**SOURCE EXTRACT**
- Opening Delimiter -
Efficient Proximal Support Vector Machine with Boosting

Efficient OLAP Operations for Spatial Data Using Peano Cube

Baoying Wang, Fei Pan, Dongmei Ren, Yue Cui, Qiang Ding, William Perrizo

{baoying.wang, fei.pan, dongmei.ren, yue.cui, qiang.ding, william.perrizo}@ndsu.nodak.edu

Computer Science Department

North Dakota State University

Fargo, ND 58105

Tel: (701) 231-6257

Fax: (701) 231-8255

Abstract

Online Analytical Processing (OLAP) is an important application of data warehouses. With more and more spatial data being collected, such as remotely sensed images, geographical information, digital sky survey data, computer cartography, environmental assessment data and planning data, efficient OLAP for spatial data is in great demand. In this paper, we present a data warehousing architecture, the Peano Cube, to facilitate OLAP operations on spatial data, e.g., slice/dice, rollup, range queries, and nearest neighbor queries. Fast logical operations on Peano Trees (P-trees) are used to accomplish these OLAP operations. A natural distance metric for P-trees, the High Order Basis Bit (HOBBit) metric is employed to achieve efficient nearest neighborhood queries. Predicate P-trees are used to efficiently reduce data access by filtering out “bit holes” consisting of consecutive 0s using logical operations. Experiments show that OLAP operations can be executed much faster this way than with traditional data methods.
- Closing Delimiter -
**INSTRUCTIONS FOR THE TASK**
Answer from the Peano Cube excerpt above:
1. Which university are the authors affiliated with?
2. What metric is employed for efficient nearest neighborhood queries?
3. What do predicate P-trees filter out to reduce data access?

[Rows from a data source]
- Opening Delimiter -
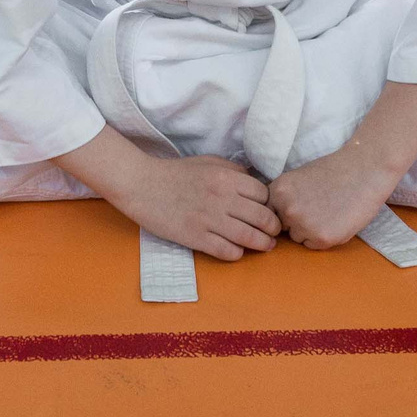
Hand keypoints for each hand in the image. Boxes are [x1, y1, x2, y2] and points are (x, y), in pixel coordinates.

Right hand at [116, 155, 279, 261]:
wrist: (142, 185)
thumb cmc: (175, 173)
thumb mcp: (208, 162)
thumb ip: (234, 171)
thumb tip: (256, 180)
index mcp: (227, 178)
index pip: (264, 195)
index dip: (270, 204)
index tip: (269, 211)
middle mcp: (222, 198)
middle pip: (263, 217)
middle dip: (274, 227)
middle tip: (275, 232)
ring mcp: (209, 219)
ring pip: (250, 237)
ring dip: (263, 244)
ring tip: (266, 245)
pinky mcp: (196, 237)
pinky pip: (227, 251)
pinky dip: (237, 253)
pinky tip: (236, 250)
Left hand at [267, 149, 399, 250]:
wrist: (364, 171)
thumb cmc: (333, 172)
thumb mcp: (297, 178)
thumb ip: (284, 197)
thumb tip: (273, 216)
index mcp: (277, 191)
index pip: (270, 213)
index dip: (285, 211)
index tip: (301, 203)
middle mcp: (286, 210)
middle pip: (282, 227)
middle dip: (296, 222)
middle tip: (318, 206)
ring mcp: (304, 225)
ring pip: (298, 237)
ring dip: (309, 230)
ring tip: (328, 211)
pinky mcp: (322, 238)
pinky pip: (313, 245)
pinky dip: (323, 237)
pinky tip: (336, 219)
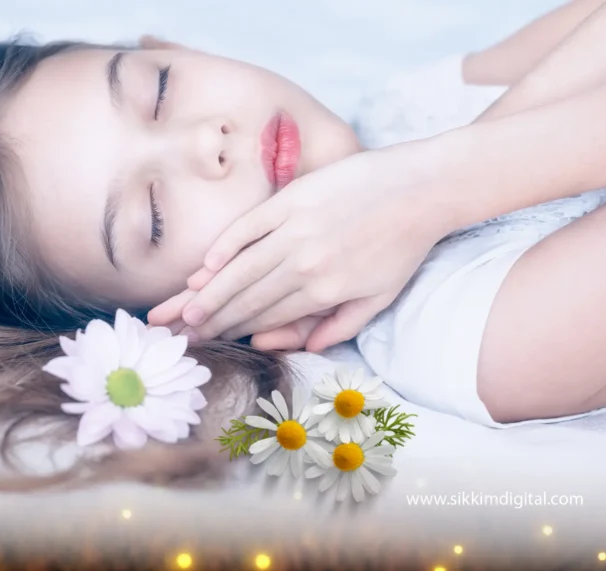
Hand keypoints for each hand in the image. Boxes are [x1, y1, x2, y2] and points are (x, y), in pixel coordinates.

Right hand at [149, 143, 452, 351]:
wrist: (422, 188)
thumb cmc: (403, 245)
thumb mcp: (380, 296)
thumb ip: (340, 324)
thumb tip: (302, 348)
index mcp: (326, 290)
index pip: (268, 316)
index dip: (235, 332)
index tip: (209, 342)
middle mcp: (304, 263)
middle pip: (247, 297)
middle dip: (212, 318)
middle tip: (182, 332)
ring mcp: (295, 228)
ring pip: (241, 267)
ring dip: (209, 290)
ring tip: (183, 308)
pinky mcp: (292, 199)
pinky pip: (249, 226)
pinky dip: (225, 245)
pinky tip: (205, 264)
- Closing Delimiter -
**EXPECTED ANSWER**
1. North Dakota State University
2. The High Order Basis Bit (HOBBit) metric
3. "Bit holes" made up of consecutive 0s